*** Begin section ***
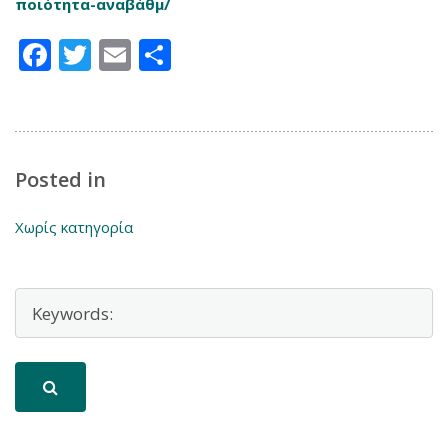
ποιότητα-αναβάθμ/
Facebook
Twitter
Email
Μοιραστείτε
Posted in
Χωρίς κατηγορία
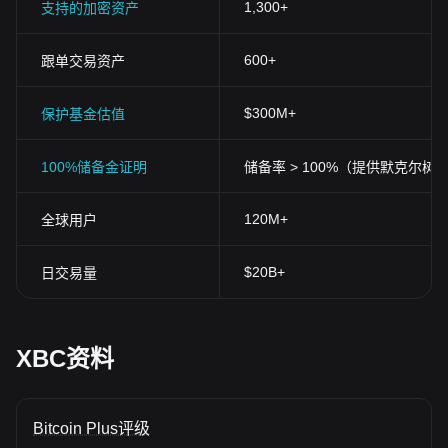
1,300+
支持的加密资产
600+
跟单交易资产
$300M+
保护基金估值
100%储备金证明
储备率 > 100%（提供默克尔树
120M+
全球用户
$20B+
日交易量
XBC资料
Bitcoin Plus评级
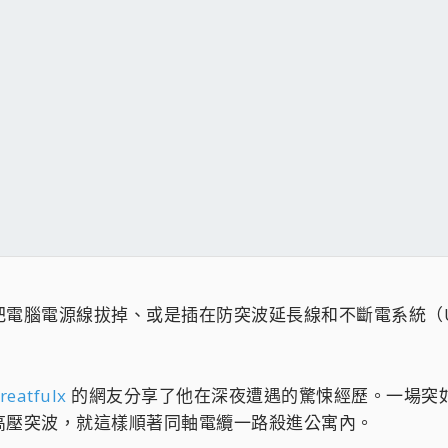
把電腦電源線拔掉、或是插在防突波延長線和不斷電系統（
reatfulx
的網友分享了他在深夜遭遇的驚悚經歷。一場突
高壓突波，就這樣順著同軸電纜一路殺進公寓內。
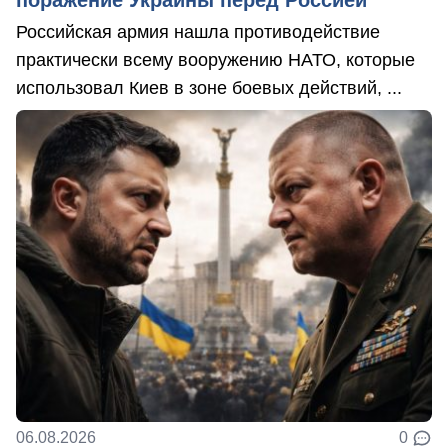
Российская армия нашла противодействие
практически всему вооружению НАТО, которые
использовал Киев в зоне боевых действий, ...
06.08.2026
0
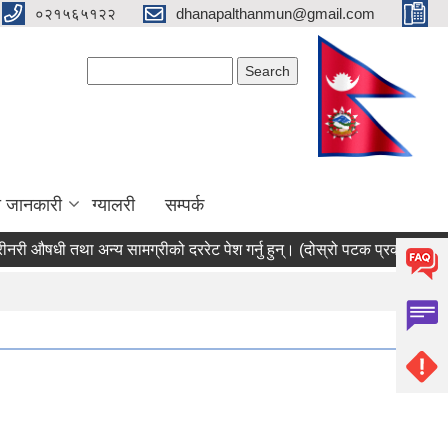
०२१५६५१२२
dhanapalthanmun@gmail.com
Search form
Search
ा जानकारी
ग्यालरी
सम्पर्क
नरी औषधी तथा अन्य सामग्रीको दररेट पेश गर्नु हुन्। (दोस्रो पटक प्रकाशित सूचन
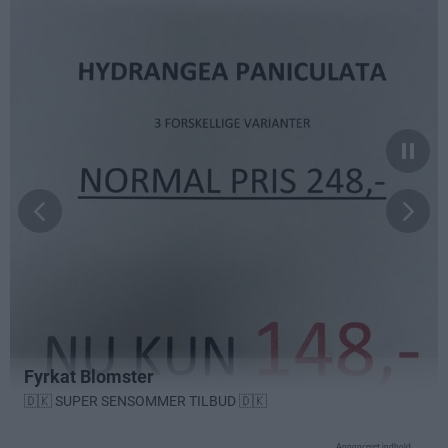
Annonceret indhold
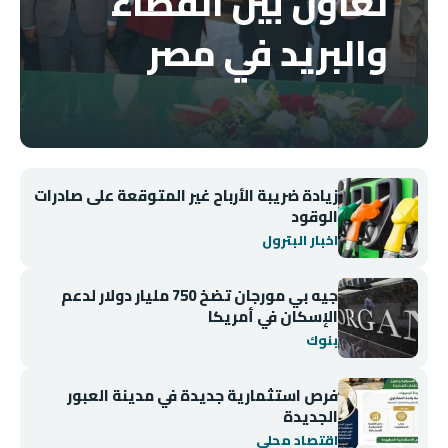
تعاون بين القضاء
والبريد في مصر
زيادة ضريبة الأرباح غير المتوقعة على صادرات
الوقود
اخبار البترول
جيه بي مورجان تضخ 750 مليار دولار لدعم
الإسكان في أمريكا
بنوك
فرص استثمارية جديدة في مدينة العبور
الجديدة
اقتصاد محلي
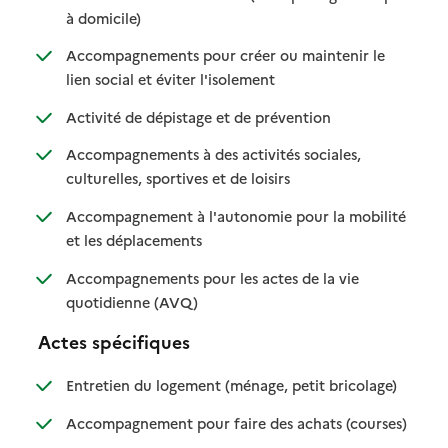
: disponible
: non disponible
à domicile)
Accompagnements pour créer ou maintenir le
: disponible
: non disponible
lien social et éviter l'isolement
: disponible
: non disponible
Activité de dépistage et de prévention
Accompagnements à des activités sociales,
: disponible
: non disponible
culturelles, sportives et de loisirs
Accompagnement à l'autonomie pour la mobilité
: disponible
: non disponible
et les déplacements
Accompagnements pour les actes de la vie
: disponible
: non disponible
quotidienne (AVQ)
Actes spécifiques
: disponible
: non dispo
Entretien du logement (ménage, petit bricolage)
: disponib
: non disp
Accompagnement pour faire des achats (courses)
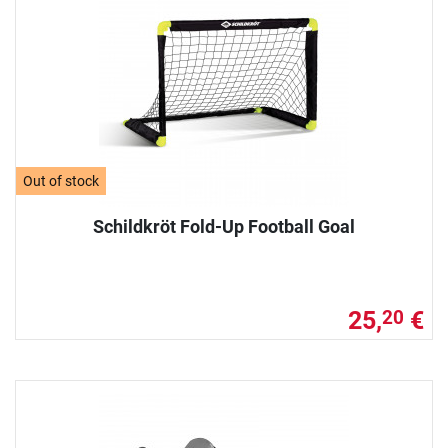
Out of stock
Schildkröt Fold-Up Football Goal
25,
€
20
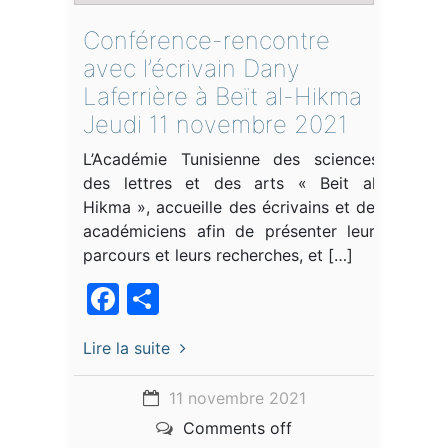
Conférence-rencontre
avec l’écrivain Dany
Laferrière à Beït al-Hikma
Jeudi 11 novembre 2021
L’Académie Tunisienne des sciences,
des lettres et des arts « Beit al-
Hikma », accueille des écrivains et des
académiciens afin de présenter leurs
parcours et leurs recherches, et […]
Facebook
Partager
Lire la suite
11 novembre 2021
Comments off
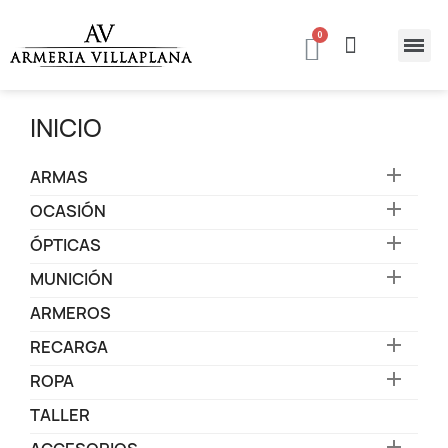
INICIO

ARMAS

OCASIÓN

ÓPTICAS

MUNICIÓN
ARMEROS

RECARGA

ROPA
TALLER

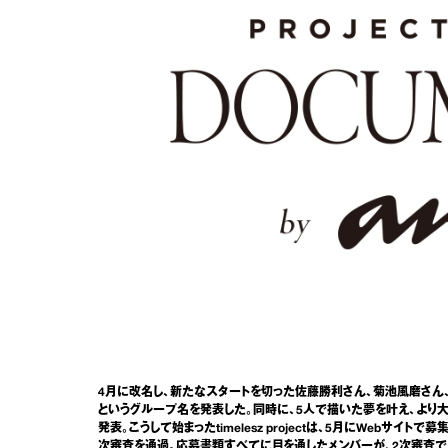
4月に改名し、新たなスタートを切った佐藤勝利さん、菊池風磨さん、松島聡さ
というグループ名を発表した。同時に、5人で描いた夢を叶え、より
発表。こうして始まったtimelesz projectは、5月にWebサイ
次審査を通過。応募書類すべてに目を通したメンバーが、2次審査で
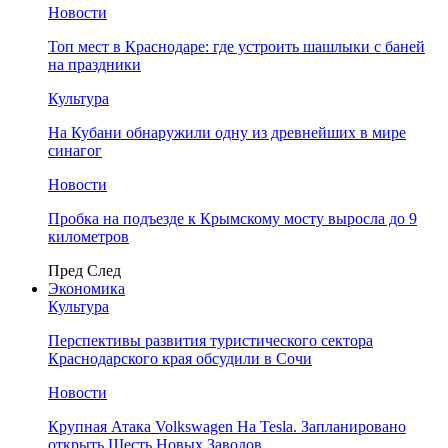
Новости
Топ мест в Краснодаре: где устроить шашлыки с баней
на праздники
Культура
На Кубани обнаружили одну из древнейших в мире
синагог
Новости
Пробка на подъезде к Крымскому мосту выросла до 9
километров
Пред
След
Экономика
Культура
Перспективы развития туристического сектора
Краснодарского края обсудили в Сочи
Новости
Крупная Атака Volkswagen На Tesla. Запланировано
открыть Шесть Новых Заводов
*** End section ***
DIRECTIONS
Update the lines starting at the beginning of the records and going on through the line that contains "اقتصاد محلي", changing "Twitter" to "Mastodon" and leaving everything else as it is. Leave the pictures out of your answer.

EXERCISE OUTPUT
ποιότητα-αναβάθμ/
Facebook
Mastodon
Email
Μοιραστείτε
Posted in
Χωρίς κατηγορία
1,300+
支持的加密资产
600+
跟单交易资产
$300M+
保护基金估值
100%储备金证明
储备率 > 100%（提供默克尔树
120M+
全球用户
$20B+
日交易量
XBC资料
Bitcoin Plus评级
把電腦電源線拔掉、或是插在防突波延長線和不斷電系統（
reatfulx
的網友分享了他在深夜遭遇的驚悚經歷。一場突
高壓突波，就這樣順著同軸電纜一路殺進公寓內。
Российская армия нашла противодействие
практически всему вооружению НАТО, которые
использовал Киев в зоне боевых действий, ...
06.08.2026
0
०२१५६५१२२
dhanapalthanmun@gmail.com
Search form
Search
ा जानकारी
ग्यालरी
सम्पर्क
नरी औषधी तथा अन्य सामग्रीको दररेट पेश गर्नु हुन्। (दोस्रो पटक प्रकाशित सूचन
Annonceret indhold
تعاون بين القضاء
والبريد في مصر
زيادة ضريبة الأرباح غير المتوقعة على صادرات
الوقود
اخبار البترول
جيه بي مورجان تضخ 750 مليار دولار لدعم
الإسكان في أمريكا
بنوك
فرص استثمارية جديدة في مدينة العبور
الجديدة
اقتصاد محلي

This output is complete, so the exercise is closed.